Swing states are seen as the key to victory and the rest get the shaft on campaign ad spending. Now they have their say.
More and more, U. S. presidential candidates are directing their campaign ad spending to a select number of states and that trend continues in 2020. The so-called swing states are seen as the key to victory and the rest are almost ignored. Apparently that’s about to change if these states have their say:
“As Maine goes, so goes the nation.”At least that’s what they used to say. Now almost nobody pays attention to how I vote. Well, enough is enough. Remember that old battle cry from the Spanish-American War — “Remember The Maine”? Well, I’ve got a new one: “Remember Maine — or else.” If I don’t get my fair share of election-year advertising spending, I’m going to hold my breath until I turn blue or possibly even red or I might just secede and join Canada.
Dude, what gives? Like I’ve got more voters than any other state but political ads here are as rare as Republicans in Hollywood although I guess that’s part of the problem. How come everyone thinks I’m a lock for the Democrats? Don’t forget; I elected Republican governors like Ronald Reagan, Pete Wilson and Arnold Schwarzenegger and I can do it again. That’s not a threat, man. I’m just saying, that’s all. Throw a little advertising love my way and we can all be happy.

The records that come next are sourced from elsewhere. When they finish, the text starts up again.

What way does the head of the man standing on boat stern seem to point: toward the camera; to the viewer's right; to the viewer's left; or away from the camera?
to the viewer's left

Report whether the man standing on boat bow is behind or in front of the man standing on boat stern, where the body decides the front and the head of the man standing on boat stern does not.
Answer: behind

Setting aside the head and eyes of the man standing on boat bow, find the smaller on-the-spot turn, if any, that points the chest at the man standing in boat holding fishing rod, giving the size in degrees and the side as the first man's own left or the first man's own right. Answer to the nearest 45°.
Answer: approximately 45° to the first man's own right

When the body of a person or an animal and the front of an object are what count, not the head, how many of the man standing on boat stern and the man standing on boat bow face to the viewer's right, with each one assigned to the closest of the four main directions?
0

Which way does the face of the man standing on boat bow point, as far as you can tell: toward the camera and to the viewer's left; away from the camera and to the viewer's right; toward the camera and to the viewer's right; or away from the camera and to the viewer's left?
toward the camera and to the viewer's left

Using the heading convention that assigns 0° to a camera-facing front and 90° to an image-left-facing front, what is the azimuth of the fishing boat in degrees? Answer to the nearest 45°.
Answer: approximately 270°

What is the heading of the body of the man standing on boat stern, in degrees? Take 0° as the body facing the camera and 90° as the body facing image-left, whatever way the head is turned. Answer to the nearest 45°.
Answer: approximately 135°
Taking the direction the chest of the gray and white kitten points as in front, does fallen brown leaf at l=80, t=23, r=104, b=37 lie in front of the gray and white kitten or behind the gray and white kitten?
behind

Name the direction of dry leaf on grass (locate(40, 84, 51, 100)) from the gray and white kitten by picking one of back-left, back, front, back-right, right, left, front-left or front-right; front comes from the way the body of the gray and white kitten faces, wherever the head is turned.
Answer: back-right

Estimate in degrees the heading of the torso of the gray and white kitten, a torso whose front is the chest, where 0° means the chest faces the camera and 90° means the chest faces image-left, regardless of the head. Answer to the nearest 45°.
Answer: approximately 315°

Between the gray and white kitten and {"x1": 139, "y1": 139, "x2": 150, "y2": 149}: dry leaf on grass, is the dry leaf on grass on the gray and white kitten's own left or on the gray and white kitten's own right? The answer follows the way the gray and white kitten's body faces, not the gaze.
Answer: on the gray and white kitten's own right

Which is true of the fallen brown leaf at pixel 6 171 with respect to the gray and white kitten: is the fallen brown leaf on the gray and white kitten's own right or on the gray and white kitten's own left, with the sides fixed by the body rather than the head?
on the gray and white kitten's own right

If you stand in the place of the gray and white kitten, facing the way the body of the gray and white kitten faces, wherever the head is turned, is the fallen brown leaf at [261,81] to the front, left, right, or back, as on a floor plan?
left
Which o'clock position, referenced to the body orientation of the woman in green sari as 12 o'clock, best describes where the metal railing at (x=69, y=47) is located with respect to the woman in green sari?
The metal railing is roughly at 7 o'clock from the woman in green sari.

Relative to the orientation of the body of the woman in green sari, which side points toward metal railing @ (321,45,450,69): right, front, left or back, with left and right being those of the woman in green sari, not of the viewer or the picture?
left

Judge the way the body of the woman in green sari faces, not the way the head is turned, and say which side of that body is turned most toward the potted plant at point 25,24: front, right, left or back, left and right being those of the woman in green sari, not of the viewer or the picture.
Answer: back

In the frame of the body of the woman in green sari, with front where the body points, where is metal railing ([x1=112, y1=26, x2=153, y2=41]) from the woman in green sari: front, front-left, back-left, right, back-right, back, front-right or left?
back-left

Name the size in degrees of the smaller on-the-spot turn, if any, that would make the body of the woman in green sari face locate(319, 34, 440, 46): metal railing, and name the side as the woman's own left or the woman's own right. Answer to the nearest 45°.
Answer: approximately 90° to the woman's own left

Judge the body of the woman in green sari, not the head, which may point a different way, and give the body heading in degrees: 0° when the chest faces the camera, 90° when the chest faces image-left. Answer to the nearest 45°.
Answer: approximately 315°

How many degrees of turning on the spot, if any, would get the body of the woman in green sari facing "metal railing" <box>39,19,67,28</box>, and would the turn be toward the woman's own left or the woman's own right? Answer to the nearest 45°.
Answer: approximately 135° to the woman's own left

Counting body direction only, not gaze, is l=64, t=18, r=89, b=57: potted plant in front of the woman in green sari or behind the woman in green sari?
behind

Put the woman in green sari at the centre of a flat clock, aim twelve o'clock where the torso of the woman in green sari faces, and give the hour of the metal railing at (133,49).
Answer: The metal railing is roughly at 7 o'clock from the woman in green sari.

Despite what you might have heard, history shows we don’t always vote the same way. Just look at the 1916 election results. But since each of us has the total population of a large city suburb, no one pays us any attention. We finally figured out how to deal with these quadrennial slights. Last week we decided to join forces and vote in tandem and not necessarily Republican. Between the two of us, we have well over a million people which means we’ll now have the political heft of bigger player-states. Watch out Idaho and Nebraska!

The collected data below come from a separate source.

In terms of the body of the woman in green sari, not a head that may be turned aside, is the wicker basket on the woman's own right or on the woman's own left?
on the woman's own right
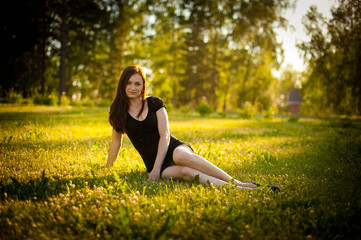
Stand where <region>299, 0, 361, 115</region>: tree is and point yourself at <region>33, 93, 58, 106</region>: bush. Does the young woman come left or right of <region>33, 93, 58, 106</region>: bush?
left

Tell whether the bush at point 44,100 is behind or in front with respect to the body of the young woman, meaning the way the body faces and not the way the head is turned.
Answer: behind

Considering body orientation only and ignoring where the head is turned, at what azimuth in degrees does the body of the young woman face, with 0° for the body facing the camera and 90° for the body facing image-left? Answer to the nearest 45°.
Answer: approximately 0°
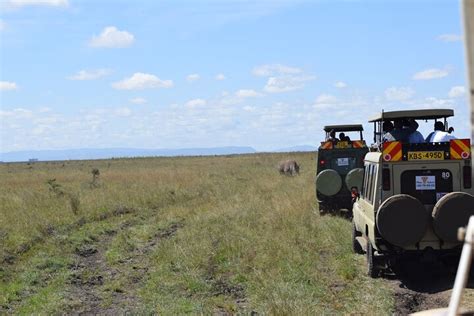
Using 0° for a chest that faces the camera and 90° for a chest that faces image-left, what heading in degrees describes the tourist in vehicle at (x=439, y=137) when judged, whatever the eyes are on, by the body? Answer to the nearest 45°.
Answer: approximately 180°

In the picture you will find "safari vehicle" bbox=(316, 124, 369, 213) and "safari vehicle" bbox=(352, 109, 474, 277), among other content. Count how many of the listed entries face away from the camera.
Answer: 2

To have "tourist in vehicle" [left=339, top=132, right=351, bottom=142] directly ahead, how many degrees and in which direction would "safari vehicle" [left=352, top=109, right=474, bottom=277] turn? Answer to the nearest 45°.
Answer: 0° — it already faces them

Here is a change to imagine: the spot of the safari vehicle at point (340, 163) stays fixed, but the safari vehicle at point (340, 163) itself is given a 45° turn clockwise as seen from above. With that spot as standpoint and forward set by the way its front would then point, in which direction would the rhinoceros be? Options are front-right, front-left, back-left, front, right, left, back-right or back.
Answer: front-left

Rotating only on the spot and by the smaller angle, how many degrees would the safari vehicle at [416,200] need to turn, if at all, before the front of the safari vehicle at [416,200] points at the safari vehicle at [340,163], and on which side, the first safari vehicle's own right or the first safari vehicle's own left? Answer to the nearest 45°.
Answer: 0° — it already faces it

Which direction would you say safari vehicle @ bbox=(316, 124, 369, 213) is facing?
away from the camera

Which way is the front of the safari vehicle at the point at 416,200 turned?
away from the camera

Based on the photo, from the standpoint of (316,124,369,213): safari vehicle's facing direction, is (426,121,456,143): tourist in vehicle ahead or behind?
behind

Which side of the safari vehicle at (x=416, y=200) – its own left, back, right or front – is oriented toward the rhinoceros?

Hey! Look up here. Yeah, that’s right, up here past the lower 48. It’s one thing to ignore that little mid-Pacific pipsqueak Hawaii but, in the words of Donald Trump, I’m huge. I’m twice as big as Texas and none of you would ever dream of ignoring Texas, would you? Don’t take me for granted. I’m crazy; I could vote for anybody. Just ask Sarah Palin. So throw me a bone and I’ll do you a solid.
OK, yeah, I’m the smallest state by population with more cows than people but that’s no reason to dis me. And maybe I’ve voted Republican in every election since 1964 but that doesn’t mean things can’t change this year. If you spend a little ad money here and show me some respect, I could vote Democratic. Just don’t tell Dick Cheney. He’s a scary dude and he gets really, really mad if I don’t do what I’m told.
You think you’ve got it tough, Wyoming? I’m so small, nobody notices me down here squeezed between New Jersey, Maryland and Pennsylvania. OK, at least I’m not Rhode Island but it’s still no picnic. Even Joe Biden left and he used to live in Scranton. So maybe I voted Democratic for the last twenty years but that doesn’t mean I can’t change. Hey, for the right price, I’m willing to do just about anything, even change my name to Tupperware.